Taking the Mass from one universal language, a language that all Catholics share in common and that privileges no group inside the Church, and putting it into a multitude of ever changing languages has made our worship more like Babel and less like Pentecost. It divides us from our ancestors (who worshipped in Latin) and from other nations (who worship in other national languages). Before the Council, a Catholic could travel and hear Mass in Latin anywhere in the world. No matter how strange the rest of the customs of a foreign land might have been, the Mass was the same - the same language, the same movements by the priest, etc. This was a visible expression of the universal ("catholic") nature of the Church. Today, with the nearly exclusive use of all vernacular Masses, each nation has its own translation of the Mass, its own version of the Bible for the lectionary, etc. Travel now to a foreign country and the Mass is as foreign as anything less you run into.
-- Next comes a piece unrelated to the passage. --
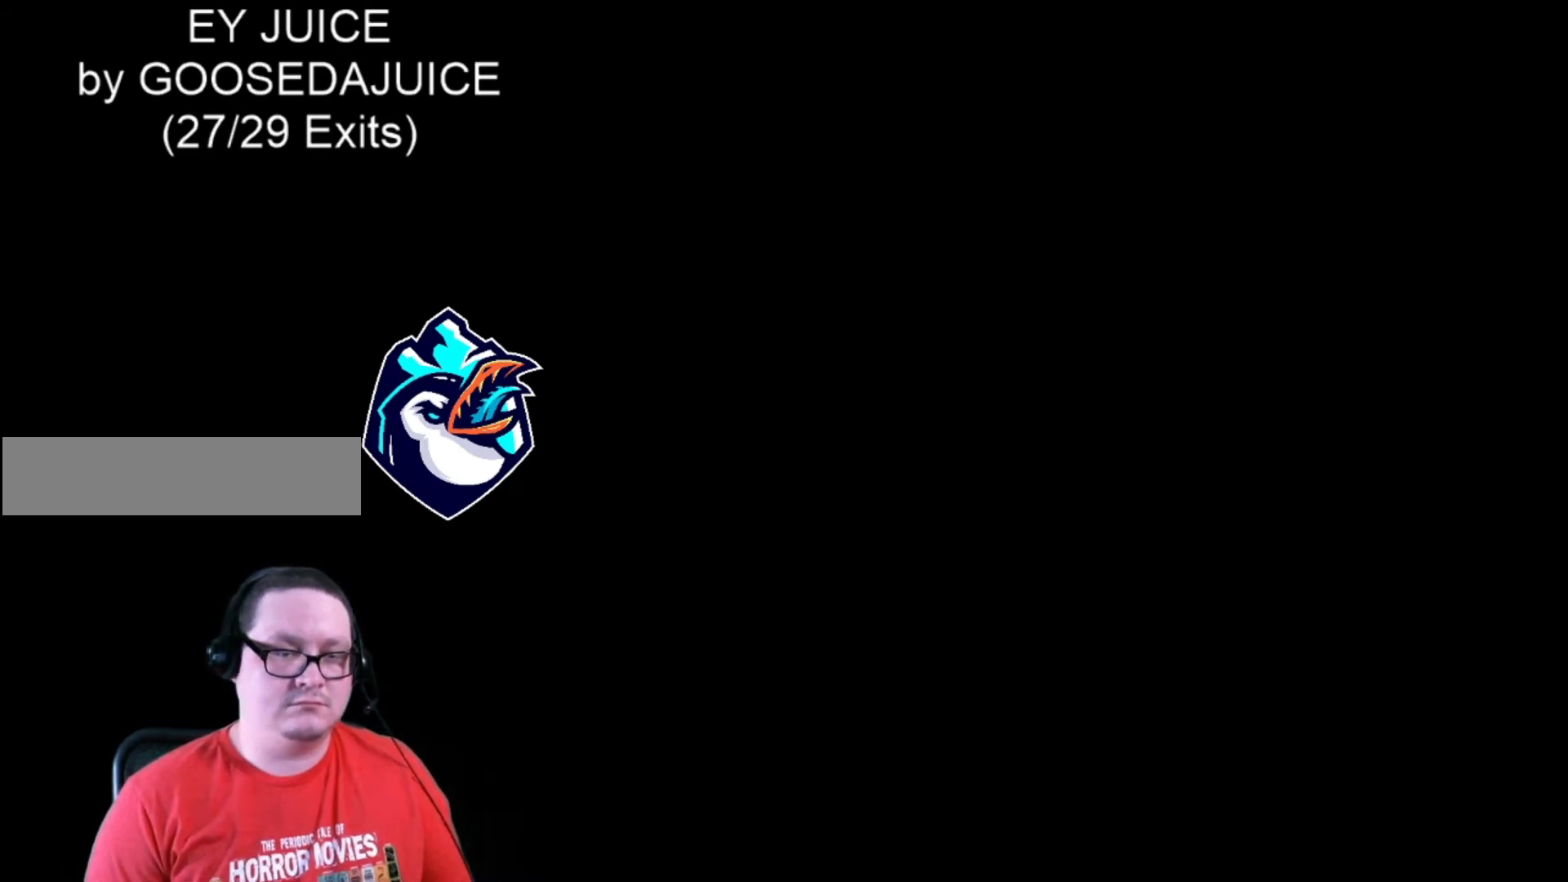
{"buttons": ["X", "DPAD_RIGHT"], "events": [[40, "B", "down"], [160, "B", "up"], [280, "B", "down"], [440, "B", "up"]]}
You will find the same structure and be able to follow along, but gone is the homey familiarity of stepping into a Church and being surrounded by the entirely familiar.
In fact, you don't even have to travel to another country to experience the division that can occur when we worship exclusively in modern languages. Where I live even local parishes are divided by the language used at Mass. We have English Masses, Spanish Masses, Chinese Masses, Vietnamese Masses, etc. We've gone from a Pentecost-like environment where we can all worship together in one common tongue, where all can understand, to a Babel-like state of rupture and division.
Further, by losing Latin, we've lost the patrimony of sacred (not just religious, but sacred) music. Masses by Palestrina, Mozart, Beethoven, etc are all lost and replaced by Matt Maher songs (not that I don't like Matt Maher, but his music isn't sacred nor is it Palestrina, as even he'd admit.)
Switching to an almost exclusive use of the vernacular might make the Mass immediately more understandable, but peasants (with less than a middle school education) were able to understand the Mass for centuries despite it being in Latin. Catholics today, especially here in the West, are more educated than Catholics have been at any time in the past. In this day, when we find ourselves more and more isolated from our past and from other cultures, perhaps a return to Latin would be a salve for the soul.